*WHAT YOU HAVE TO DO*: Write out, exactly as they stand, the line containing "systemctl start guacamole" and all subsequent lines up to and including the final line of the records.
===== DATA EXTRACT
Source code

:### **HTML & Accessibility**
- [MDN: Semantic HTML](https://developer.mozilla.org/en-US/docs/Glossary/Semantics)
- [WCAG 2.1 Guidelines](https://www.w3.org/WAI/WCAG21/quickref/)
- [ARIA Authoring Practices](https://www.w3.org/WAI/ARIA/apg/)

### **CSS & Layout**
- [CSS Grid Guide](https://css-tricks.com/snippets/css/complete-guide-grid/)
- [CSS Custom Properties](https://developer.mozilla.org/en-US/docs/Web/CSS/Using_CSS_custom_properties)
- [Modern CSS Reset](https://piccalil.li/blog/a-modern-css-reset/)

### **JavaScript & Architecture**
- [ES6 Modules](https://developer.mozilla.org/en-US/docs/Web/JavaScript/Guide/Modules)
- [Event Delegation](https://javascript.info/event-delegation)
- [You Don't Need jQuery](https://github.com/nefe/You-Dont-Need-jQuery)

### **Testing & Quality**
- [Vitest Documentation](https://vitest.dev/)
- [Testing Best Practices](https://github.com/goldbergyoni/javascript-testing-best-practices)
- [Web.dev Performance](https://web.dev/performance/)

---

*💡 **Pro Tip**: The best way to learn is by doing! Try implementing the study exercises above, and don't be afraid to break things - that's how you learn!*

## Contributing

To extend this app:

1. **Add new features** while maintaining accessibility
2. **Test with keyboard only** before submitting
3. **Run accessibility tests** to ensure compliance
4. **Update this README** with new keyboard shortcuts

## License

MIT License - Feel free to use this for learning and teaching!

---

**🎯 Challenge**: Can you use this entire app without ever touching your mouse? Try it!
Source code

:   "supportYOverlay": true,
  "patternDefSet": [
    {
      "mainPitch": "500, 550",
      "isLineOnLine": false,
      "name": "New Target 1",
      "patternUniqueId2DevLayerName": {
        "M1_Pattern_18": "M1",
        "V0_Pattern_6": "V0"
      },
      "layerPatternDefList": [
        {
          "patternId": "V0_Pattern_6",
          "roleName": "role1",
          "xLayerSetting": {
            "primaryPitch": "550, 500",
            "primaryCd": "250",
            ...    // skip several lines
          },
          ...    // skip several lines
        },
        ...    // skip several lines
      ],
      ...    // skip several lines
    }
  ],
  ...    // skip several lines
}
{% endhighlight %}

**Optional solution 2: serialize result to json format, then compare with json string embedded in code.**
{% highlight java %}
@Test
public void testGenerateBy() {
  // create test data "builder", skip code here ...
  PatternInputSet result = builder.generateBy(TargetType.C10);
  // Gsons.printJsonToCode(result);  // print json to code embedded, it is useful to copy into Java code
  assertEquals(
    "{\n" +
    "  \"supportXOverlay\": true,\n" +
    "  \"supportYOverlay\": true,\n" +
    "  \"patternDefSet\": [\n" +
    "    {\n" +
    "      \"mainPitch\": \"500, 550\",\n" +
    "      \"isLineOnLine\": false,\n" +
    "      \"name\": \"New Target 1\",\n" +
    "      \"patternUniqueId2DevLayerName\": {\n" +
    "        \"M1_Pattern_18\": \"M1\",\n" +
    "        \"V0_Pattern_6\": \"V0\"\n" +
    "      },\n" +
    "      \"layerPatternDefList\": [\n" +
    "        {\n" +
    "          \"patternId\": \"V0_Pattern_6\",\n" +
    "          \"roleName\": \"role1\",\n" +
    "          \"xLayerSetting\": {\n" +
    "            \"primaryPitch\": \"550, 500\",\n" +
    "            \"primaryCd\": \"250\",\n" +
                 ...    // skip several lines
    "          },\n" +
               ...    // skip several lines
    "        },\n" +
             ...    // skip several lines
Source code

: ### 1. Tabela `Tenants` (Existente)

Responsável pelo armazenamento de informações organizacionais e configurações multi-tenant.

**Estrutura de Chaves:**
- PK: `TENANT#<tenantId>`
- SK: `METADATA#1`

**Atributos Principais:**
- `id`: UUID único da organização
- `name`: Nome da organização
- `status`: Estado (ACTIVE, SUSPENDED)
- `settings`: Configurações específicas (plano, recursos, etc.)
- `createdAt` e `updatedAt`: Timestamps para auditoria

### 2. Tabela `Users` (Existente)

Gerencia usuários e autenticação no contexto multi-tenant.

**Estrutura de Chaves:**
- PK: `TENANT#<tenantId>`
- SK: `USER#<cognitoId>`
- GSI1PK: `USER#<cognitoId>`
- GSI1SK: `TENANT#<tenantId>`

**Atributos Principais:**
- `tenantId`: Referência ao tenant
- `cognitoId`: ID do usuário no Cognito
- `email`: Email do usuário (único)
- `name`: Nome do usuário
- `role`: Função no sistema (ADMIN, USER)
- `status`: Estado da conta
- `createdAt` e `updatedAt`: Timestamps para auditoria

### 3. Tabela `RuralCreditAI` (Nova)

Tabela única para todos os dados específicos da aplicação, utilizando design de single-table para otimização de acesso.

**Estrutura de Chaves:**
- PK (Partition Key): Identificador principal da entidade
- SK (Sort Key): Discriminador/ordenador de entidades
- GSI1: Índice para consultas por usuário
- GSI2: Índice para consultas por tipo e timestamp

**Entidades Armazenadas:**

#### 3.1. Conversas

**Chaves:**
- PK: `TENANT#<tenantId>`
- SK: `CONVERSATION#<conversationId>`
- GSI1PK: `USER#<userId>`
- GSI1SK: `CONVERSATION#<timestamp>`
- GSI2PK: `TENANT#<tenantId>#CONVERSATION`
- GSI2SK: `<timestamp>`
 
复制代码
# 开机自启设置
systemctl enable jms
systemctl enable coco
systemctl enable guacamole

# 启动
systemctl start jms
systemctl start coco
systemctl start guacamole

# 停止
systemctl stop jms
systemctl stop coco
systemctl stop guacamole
==========
*OUTPUT*:
systemctl start guacamole

# 停止
systemctl stop jms
systemctl stop coco
systemctl stop guacamole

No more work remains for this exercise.